* [Recorded data]:
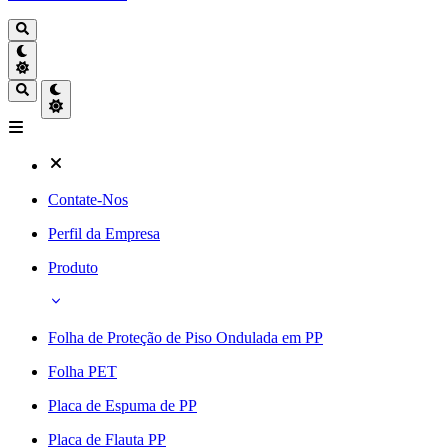
Contate-Nos
Perfil da Empresa
Produto
Folha de Proteção de Piso Ondulada em PP
Folha PET
Placa de Espuma de PP
Placa de Flauta PP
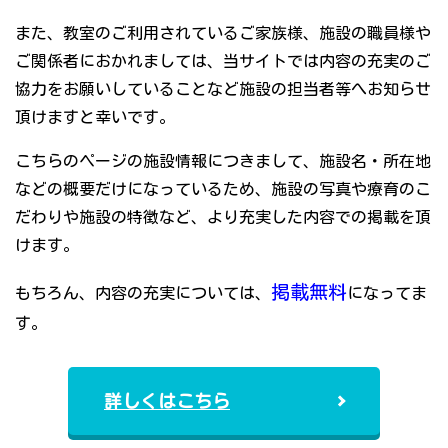
また、教室のご利用されているご家族様、施設の職員様や
ご関係者におかれましては、当サイトでは内容の充実のご
協力をお願いしていることなど施設の担当者等へお知らせ
頂けますと幸いです。
こちらのページの施設情報につきまして、施設名・所在地
などの概要だけになっているため、施設の写真や療育のこ
だわりや施設の特徴など、より充実した内容での掲載を頂
けます。
掲載無料
もちろん、内容の充実については、
になってま
す。
詳しくはこちら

* [WHAT THIS TASK INVOLVES]:
Rewrite the lines above as a JSON list of strings, one string per line and none for blank lines. Leave the pictures out.

* [WRITTEN RESPONSE]:
[
  "Contate-Nos",
  "Perfil da Empresa",
  "Produto",
  "Folha de Proteção de Piso Ondulada em PP",
  "Folha PET",
  "Placa de Espuma de PP",
  "Placa de Flauta PP",
  "また、教室のご利用されているご家族様、施設の職員様や",
  "ご関係者におかれましては、当サイトでは内容の充実のご",
  "協力をお願いしていることなど施設の担当者等へお知らせ",
  "頂けますと幸いです。",
  "こちらのページの施設情報につきまして、施設名・所在地",
  "などの概要だけになっているため、施設の写真や療育のこ",
  "だわりや施設の特徴など、より充実した内容での掲載を頂",
  "けます。",
  "掲載無料",
  "もちろん、内容の充実については、",
  "になってま",
  "す。",
  "詳しくはこちら"
]